Human papillomavirus (HPV) genotyping can benefit clinical practice

A study published in the current issue of the Journal of the National Cancer Institute (JNCI) concludes that genotyping of specific high-risk types of the human papillomavirus (HPV), the cause of virtually all cases of cervical cancer, can benefit clinical practice by enabling more focused attention on women who are at highest risk, announced Digene Corporation.

In the study, the authors note they recently examined the performance of The Digene HPV Test and found that the test demonstrated superior sensitivity and negative predictive value compared with a single Pap smear. The authors added that with separate, follow-up, typing of HPV 16 and HPV 18, "This new screening strategy could help to reduce the number of women who are referred to colposcopy for a positive HPV test." Although women who carry other types of high-risk HPV "will still need to be followed more carefully" than those without HPV, follow-up could be more conservative.

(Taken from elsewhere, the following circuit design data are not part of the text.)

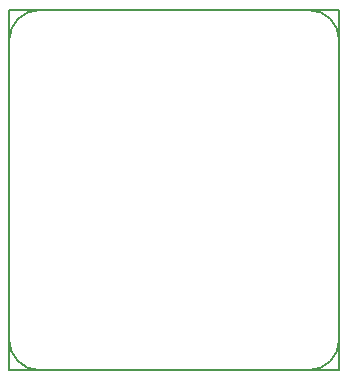
<source format=gbr>
G04 #@! TF.FileFunction,Profile,NP*
%FSLAX46Y46*%
G04 Gerber Fmt 4.6, Leading zero omitted, Abs format (unit mm)*
G04 Created by KiCad (PCBNEW 4.0.7) date 04/15/18 04:59:30*
%MOMM*%
%LPD*%
G01*
G04 APERTURE LIST*
%ADD10C,0.100000*%
%ADD11C,0.150000*%
G04 APERTURE END LIST*
D10*
D11*
X180340000Y-104140000D02*
G75*
G03X177800000Y-101600000I-2540000J0D01*
G01*
X154940000Y-101600000D02*
G75*
G03X152400000Y-104140000I0J-2540000D01*
G01*
X152400000Y-129540000D02*
G75*
G03X154940000Y-132080000I2540000J0D01*
G01*
X177800000Y-132080000D02*
G75*
G03X180340000Y-129540000I0J2540000D01*
G01*
X152400000Y-101600000D02*
X180340000Y-101600000D01*
X152400000Y-132080000D02*
X152400000Y-101600000D01*
X180340000Y-132080000D02*
X152400000Y-132080000D01*
X180340000Y-101600000D02*
X180340000Y-132080000D01*
M02*

</source>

The JNCI study, authored by Khan, Castle, et. al., is titled "The elevated 10-year risk of cervical neoplasia in women with human papillomavirus (HPV) type 16 or 18 may warrant type-specific HPV testing in clinical practice." It concludes that HPV screening that distinguishes specific HPV types from others -- specifically types 16 and 18 -- could "focus clinical attention on women at greatest risk [of cervical cancer] and permit less-aggressive management of other oncogenic infections." The findings are based on an evaluation of 20,810 women participating in the Kaiser Permanente health plan in Portland, OR, who were enrolled in a cohort study of HPV and cervical neoplasia.

"Primary screening with The Digene HPV Test together with the Pap is quickly emerging as the standard of care for cervical cancer screening, enabling greater screening sensitivity and enabling physicians to stratify and appropriately manage their patients at highest risk. To provide greater risk-stratification information to healthcare providers in the future, Digene is currently developing two products that can be used in the laboratory to provide HPV genotyping information following a positive high-risk HPV test," commented Attila T. Lorincz, PhD, Digene's Chief Scientific Officer and Senior Vice President of Research and Development. "We are strongly committed to our role as the pioneer in HPV screening and cervical cancer prevention."